• **WHAT THE EXERCISE ASKS**
From the data that follows, copy every line with the string "disso".
**** DATA UNDER STUDY ****
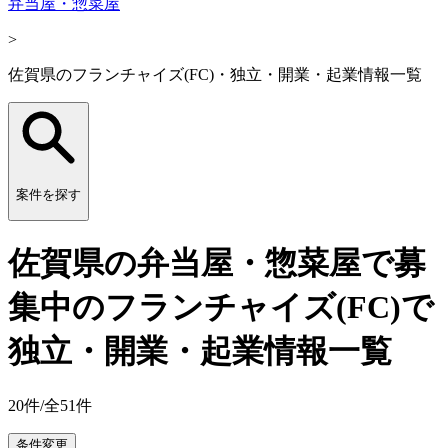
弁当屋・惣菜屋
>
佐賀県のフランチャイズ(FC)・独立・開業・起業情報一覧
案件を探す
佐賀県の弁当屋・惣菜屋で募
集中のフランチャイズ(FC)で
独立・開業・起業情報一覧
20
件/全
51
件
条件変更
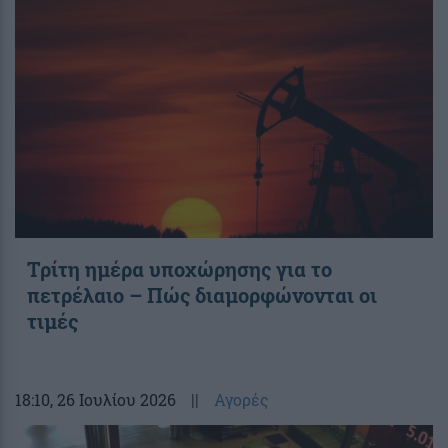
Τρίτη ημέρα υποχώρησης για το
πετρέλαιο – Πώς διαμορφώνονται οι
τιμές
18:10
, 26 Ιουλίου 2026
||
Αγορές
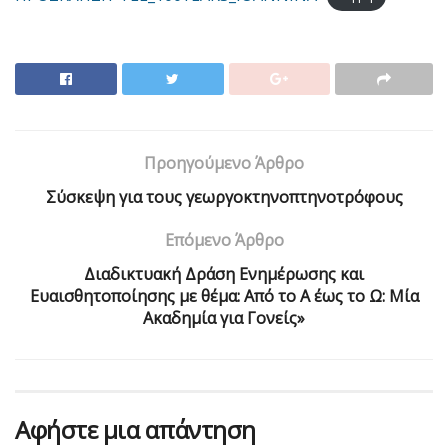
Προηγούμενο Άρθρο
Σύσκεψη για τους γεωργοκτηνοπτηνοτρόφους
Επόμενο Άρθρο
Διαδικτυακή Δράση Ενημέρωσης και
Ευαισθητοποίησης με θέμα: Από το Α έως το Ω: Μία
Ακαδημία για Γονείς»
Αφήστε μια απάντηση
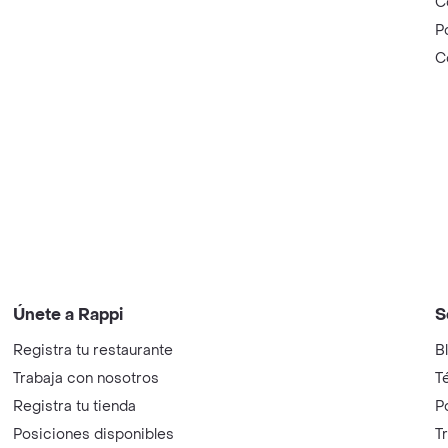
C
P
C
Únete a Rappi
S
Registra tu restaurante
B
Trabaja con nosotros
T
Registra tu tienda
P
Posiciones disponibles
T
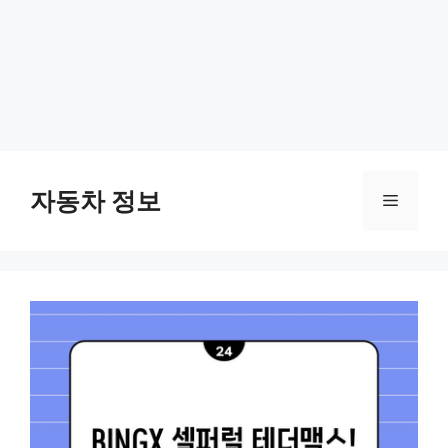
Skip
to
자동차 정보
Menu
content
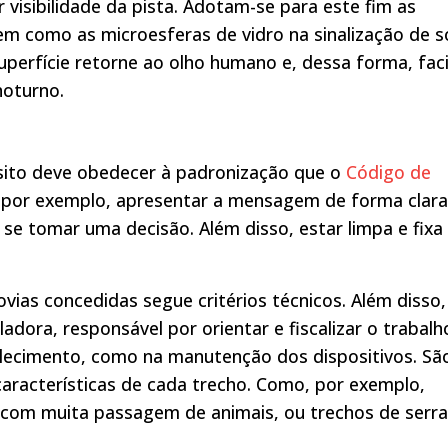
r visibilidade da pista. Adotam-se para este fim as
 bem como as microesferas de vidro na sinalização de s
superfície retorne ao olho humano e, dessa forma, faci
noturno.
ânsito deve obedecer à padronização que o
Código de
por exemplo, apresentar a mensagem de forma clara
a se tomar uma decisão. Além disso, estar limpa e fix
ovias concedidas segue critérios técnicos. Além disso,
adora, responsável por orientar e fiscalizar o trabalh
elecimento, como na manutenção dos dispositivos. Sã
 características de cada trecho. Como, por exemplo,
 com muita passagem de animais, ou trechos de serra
****
• **EXERCISE OUTPUT**
a se tomar uma decisão. Além disso, estar limpa e fix
ovias concedidas segue critérios técnicos. Além disso,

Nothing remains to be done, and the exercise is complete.